* _WORK INSTRUCTION_
Retype all of the data exactly as given.

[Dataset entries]
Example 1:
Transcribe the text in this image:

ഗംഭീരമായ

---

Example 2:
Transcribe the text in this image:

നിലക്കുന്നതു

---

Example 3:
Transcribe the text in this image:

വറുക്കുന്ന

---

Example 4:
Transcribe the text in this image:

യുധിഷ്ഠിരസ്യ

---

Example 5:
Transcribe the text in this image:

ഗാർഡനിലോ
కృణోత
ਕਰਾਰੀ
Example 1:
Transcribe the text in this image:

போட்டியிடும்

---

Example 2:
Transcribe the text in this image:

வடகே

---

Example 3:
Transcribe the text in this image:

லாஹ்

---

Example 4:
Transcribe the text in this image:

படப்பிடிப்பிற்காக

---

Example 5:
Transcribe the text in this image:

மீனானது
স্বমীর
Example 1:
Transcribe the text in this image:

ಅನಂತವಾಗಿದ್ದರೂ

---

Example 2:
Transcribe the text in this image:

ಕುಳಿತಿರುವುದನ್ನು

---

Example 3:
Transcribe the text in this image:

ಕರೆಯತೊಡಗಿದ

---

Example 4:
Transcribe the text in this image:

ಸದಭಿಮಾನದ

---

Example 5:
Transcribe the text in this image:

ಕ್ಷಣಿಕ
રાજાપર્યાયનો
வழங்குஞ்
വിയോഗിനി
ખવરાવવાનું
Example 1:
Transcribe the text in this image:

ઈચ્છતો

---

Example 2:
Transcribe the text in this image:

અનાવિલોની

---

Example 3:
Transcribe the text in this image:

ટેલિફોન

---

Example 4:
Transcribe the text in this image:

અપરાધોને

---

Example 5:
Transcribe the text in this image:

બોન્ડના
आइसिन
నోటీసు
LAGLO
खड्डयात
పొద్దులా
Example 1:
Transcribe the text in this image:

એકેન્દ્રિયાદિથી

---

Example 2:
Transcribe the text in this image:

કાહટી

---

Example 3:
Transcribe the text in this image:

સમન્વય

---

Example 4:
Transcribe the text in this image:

* _SOLVED PROBLEM_
Example 1:
Transcribe the text in this image:

ഗംഭീരമായ

---

Example 2:
Transcribe the text in this image:

നിലക്കുന്നതു

---

Example 3:
Transcribe the text in this image:

വറുക്കുന്ന

---

Example 4:
Transcribe the text in this image:

യുധിഷ്ഠിരസ്യ

---

Example 5:
Transcribe the text in this image:

ഗാർഡനിലോ
కృణోత
ਕਰਾਰੀ
Example 1:
Transcribe the text in this image:

போட்டியிடும்

---

Example 2:
Transcribe the text in this image:

வடகே

---

Example 3:
Transcribe the text in this image:

லாஹ்

---

Example 4:
Transcribe the text in this image:

படப்பிடிப்பிற்காக

---

Example 5:
Transcribe the text in this image:

மீனானது
স্বমীর
Example 1:
Transcribe the text in this image:

ಅನಂತವಾಗಿದ್ದರೂ

---

Example 2:
Transcribe the text in this image:

ಕುಳಿತಿರುವುದನ್ನು

---

Example 3:
Transcribe the text in this image:

ಕರೆಯತೊಡಗಿದ

---

Example 4:
Transcribe the text in this image:

ಸದಭಿಮಾನದ

---

Example 5:
Transcribe the text in this image:

ಕ್ಷಣಿಕ
રાજાપર્યાયનો
வழங்குஞ்
വിയോഗിനി
ખવરાવવાનું
Example 1:
Transcribe the text in this image:

ઈચ્છતો

---

Example 2:
Transcribe the text in this image:

અનાવિલોની

---

Example 3:
Transcribe the text in this image:

ટેલિફોન

---

Example 4:
Transcribe the text in this image:

અપરાધોને

---

Example 5:
Transcribe the text in this image:

બોન્ડના
आइसिन
నోటీసు
LAGLO
खड्डयात
పొద్దులా
Example 1:
Transcribe the text in this image:

એકેન્દ્રિયાદિથી

---

Example 2:
Transcribe the text in this image:

કાહટી

---

Example 3:
Transcribe the text in this image:

સમન્વય

---

Example 4:
Transcribe the text in this image:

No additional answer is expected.